■ Raw data ■
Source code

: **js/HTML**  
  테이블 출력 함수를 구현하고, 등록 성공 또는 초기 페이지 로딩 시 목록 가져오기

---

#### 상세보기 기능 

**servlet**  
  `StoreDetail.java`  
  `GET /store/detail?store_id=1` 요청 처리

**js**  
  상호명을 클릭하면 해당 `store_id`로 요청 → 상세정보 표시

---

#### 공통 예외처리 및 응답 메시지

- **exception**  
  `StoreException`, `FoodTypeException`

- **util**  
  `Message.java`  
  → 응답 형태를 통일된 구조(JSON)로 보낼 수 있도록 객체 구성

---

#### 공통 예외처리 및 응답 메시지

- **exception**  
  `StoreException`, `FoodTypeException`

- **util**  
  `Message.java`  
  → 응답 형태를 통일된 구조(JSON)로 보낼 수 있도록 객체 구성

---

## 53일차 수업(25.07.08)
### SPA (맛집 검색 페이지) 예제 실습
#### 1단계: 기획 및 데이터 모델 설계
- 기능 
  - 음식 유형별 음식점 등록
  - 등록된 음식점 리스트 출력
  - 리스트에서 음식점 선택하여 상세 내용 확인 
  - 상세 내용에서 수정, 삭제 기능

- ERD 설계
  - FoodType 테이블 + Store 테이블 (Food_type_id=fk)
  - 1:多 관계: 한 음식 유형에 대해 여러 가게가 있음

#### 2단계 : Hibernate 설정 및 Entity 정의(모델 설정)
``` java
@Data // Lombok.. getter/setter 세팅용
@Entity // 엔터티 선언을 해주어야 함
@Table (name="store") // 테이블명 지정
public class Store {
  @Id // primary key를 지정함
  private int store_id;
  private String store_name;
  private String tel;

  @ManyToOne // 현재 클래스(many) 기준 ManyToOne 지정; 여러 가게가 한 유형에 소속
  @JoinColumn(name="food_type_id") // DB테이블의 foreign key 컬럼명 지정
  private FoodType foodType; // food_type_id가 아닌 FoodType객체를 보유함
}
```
---
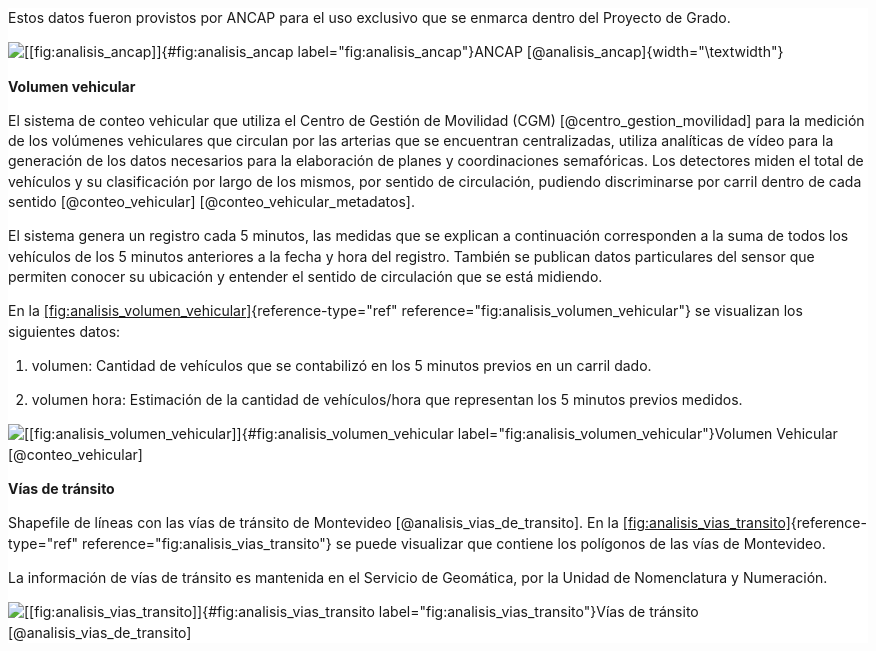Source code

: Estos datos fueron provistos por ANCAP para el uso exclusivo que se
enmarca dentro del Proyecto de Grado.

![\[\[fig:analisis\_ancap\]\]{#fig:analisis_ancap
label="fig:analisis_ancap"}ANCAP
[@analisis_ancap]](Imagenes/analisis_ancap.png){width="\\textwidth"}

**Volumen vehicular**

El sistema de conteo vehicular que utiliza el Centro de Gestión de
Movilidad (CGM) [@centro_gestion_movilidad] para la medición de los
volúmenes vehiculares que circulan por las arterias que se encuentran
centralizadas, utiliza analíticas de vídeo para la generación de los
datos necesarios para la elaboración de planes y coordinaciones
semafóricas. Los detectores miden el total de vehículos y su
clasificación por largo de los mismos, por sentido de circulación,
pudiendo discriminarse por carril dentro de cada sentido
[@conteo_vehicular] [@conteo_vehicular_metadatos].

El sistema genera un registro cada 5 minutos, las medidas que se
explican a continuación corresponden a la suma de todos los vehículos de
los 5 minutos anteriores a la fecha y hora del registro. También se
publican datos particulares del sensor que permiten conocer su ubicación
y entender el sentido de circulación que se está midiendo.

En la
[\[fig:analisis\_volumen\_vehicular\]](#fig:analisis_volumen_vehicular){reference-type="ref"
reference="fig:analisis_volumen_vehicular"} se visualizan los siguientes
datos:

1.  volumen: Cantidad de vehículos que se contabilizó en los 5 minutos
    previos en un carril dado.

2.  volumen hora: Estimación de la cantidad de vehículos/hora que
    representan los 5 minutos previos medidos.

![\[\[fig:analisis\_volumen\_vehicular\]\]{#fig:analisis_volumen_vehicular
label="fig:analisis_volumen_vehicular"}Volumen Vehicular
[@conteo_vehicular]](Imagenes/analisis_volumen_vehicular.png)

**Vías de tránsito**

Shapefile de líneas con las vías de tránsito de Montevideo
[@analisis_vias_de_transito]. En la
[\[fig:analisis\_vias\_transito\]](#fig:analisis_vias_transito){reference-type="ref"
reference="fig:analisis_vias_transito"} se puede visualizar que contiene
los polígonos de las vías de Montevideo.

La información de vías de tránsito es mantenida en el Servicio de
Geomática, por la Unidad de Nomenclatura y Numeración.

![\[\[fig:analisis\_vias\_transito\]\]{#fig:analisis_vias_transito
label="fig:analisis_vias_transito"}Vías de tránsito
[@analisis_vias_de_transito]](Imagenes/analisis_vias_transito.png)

■ To do ■
Show all lines above holding "cada".

■ Result of the exercise ■
pudiendo discriminarse por carril dentro de cada sentido
El sistema genera un registro cada 5 minutos, las medidas que se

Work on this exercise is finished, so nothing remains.